9月FOMCの概要
米連邦公開市場委員会(FOMC)は、9月16〜17日の会合で政策金利を0.25%引き下げ、4.00〜4.25%に設定しました。これは今年初の利下げであり、長期にわたる金融引き締め局面からの転換点といえます。声明では、「経済活動はやや抑制された」 とし、成長や雇用リスクをより重視する姿勢が明確になりました。
インフレと雇用の状況
インフレ動向
- 総合PCE(個人消費支出物価指数):前年比 +2.7%。食品・エネルギーの変動要因を含むため、依然として変動幅は大きい。
- コアPCE:前年比 +2.9%。サービス分野の価格上昇は緩やかですが、モノのインフレは再び加速気味。
- 関税の影響:輸入品価格に一時的な上昇圧力。持続的なインフレ要因になるかは不透明。

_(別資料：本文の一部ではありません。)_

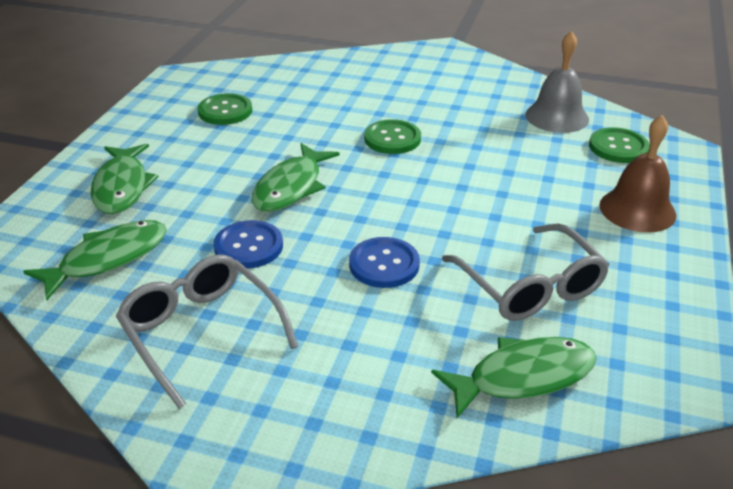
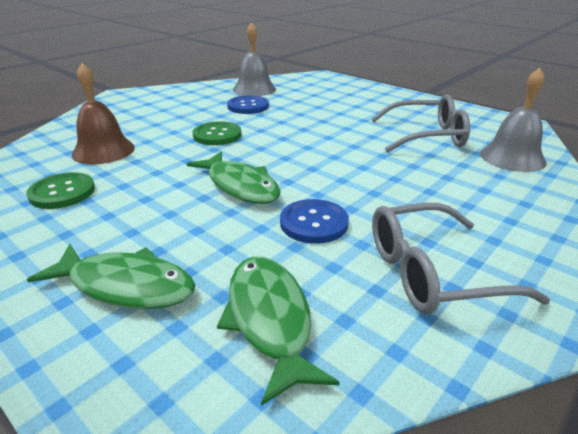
camera: 65 degrees left, 5 degrees down
blue button [349,237,420,288] -> blue button moved to [227,95,269,114]
green fish [431,337,597,418] -> grey bell [480,68,547,172]
green button [589,127,650,163] -> none
brown bell [599,115,676,233] -> brown bell moved to [72,63,135,164]

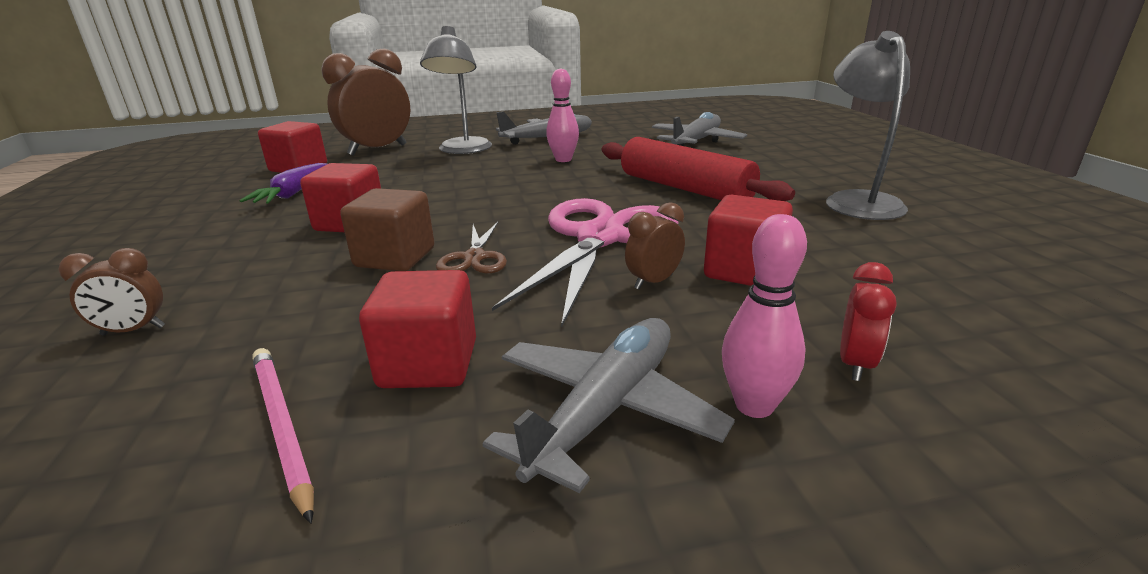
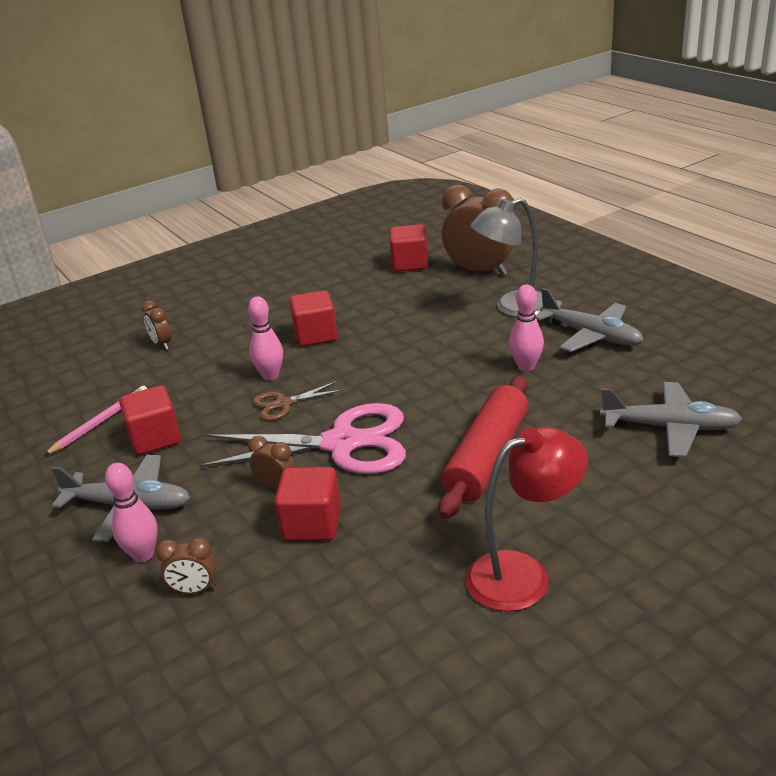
camera: 70 degrees right, 5 degrees up
purple carrot [240,163,328,204] -> none
brown cube [340,188,434,271] -> pink bowling pin [248,297,283,380]
grey lamp [826,31,910,220] -> red lamp [465,426,588,611]
red clock [840,262,896,381] -> brown clock [156,537,217,594]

- インフレ期待:消費者・市場の長期的期待はおおむね2%に収れん。FRBの信認は維持されている。
雇用市場の動向
- 失業率:8月時点で 4.3% に上昇。前年より悪化。
- 新規雇用増:直近3カ月の平均で 月2.9万人増 と大幅減速。過去1年間の雇用ペース(数十万人単位)から急低下。

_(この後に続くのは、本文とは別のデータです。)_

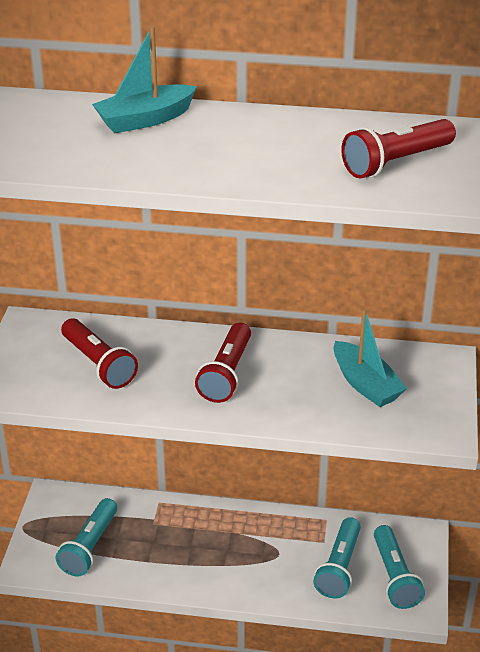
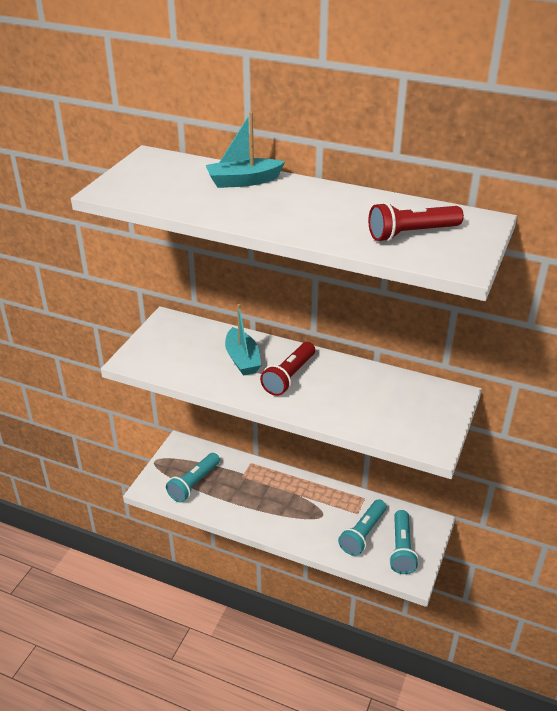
camera: 15 degrees right, 0 degrees up
red flashlight [61,318,138,389] -> none
turquoise boat [334,308,407,407] -> turquoise boat moved to [225,304,261,376]

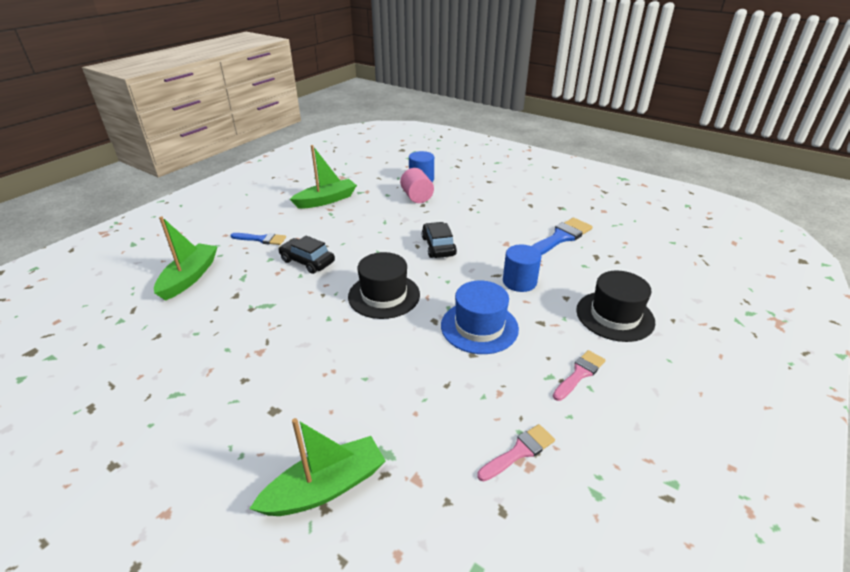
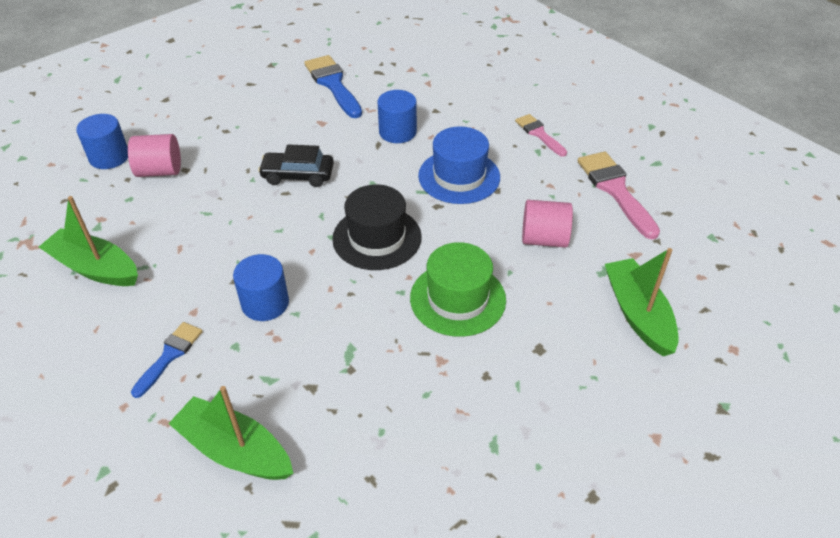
camera: 75 degrees left, 10 degrees up
black car [278,236,335,274] -> blue cylinder [233,254,289,321]
green boat [290,145,357,209] -> green boat turned 45 degrees counterclockwise [39,196,138,286]
pink brush [477,424,555,482] -> pink brush [578,151,660,239], size x1.65
black hat [576,270,655,342] -> none
none -> green hat [410,242,506,337]
none -> pink cylinder [522,200,573,248]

- 労働参加率:低下傾向。移民減少が労働供給を制約。
- 賃金上昇率:ピークアウト傾向が見られ、賃金主導のインフレ圧力は弱まっている。
→ 総じて、インフレは依然2%を上回るが、雇用市場は明確に減速しており、FRBが利下げに踏み切った背景といえる。
FOMC声明文の要点
声明文からは、FRBのスタンスの変化が鮮明に読み取れます。
- 景気認識:「経済活動はやや抑制された。消費支出の伸びは鈍化」
- 雇用認識:「雇用の伸びは大幅に減速。失業率は上昇」
- インフレ認識:「依然として高止まりしているが、過去1年でかなり鈍化」
- リスク評価:インフレ上振れリスクと失業率上昇リスクのバランスを強調。
- 金融政策方針:「利下げは開始したが、今後はデータと見通しに基づき判断」「あらかじめ決められた軌道はない」
- 資産縮小(QT):国債・MBS保有の縮小を継続。
パウエル議長の記者会見ポイント
- 雇用市場の変化
労働需給は緩和。失業率上昇を注視。 - インフレ見通し
モノ価格は関税で一時的に押し上げられるが、長期的トレンドは鈍化基調。 - 政策スタンス
利下げは「データ次第」。会合ごとに柔軟に判断。 - 中立金利意識
過度な引き締め回避を意識し、金融環境を中立的水準へ近づける。
来年以降の利下げ見通し(SEP:経済予測)
FOMC参加者の「ドットチャート(政策金利見通し)」

年 | 政策金利中央値(年末時点) |
---|---|
2025年末 | 約3.6% |
2026年末 | 約3.4% |
2027年末 | 約3.1% |
長期 | 約3.0% |
- 2025年:年内にあと2回の利下げが想定
- 2026年:1回程度の利下げを見込む
- 2027年以降:中立金利3%前後で収束へ
市場では「2025年の追加利下げ」を強く織り込む一方、2026年以降はインフレ・雇用次第とする慎重な見方が優勢です。
今後の注目点とリスク
- インフレ動向:サービス価格・関税の影響
- 雇用市場:失業率上昇が景気後退に発展するか
- 外部要因:地政学リスクやエネルギー価格の変動
- FRBの政策判断:データ次第で利下げペース加速 or 停止の可能性
まとめ
今回のFOMCは、インフレ抑制から景気・雇用への配慮へと軸足を移す転換点となりました。
年内の追加利下げは濃厚で、来年以降も緩やかな金利低下が予想されます。ただし、利下げペースはインフレ・雇用データに大きく左右されるため、投資家にとっては毎回のFOMCと経済指標が相場を動かす最大のカタリストとなるでしょう。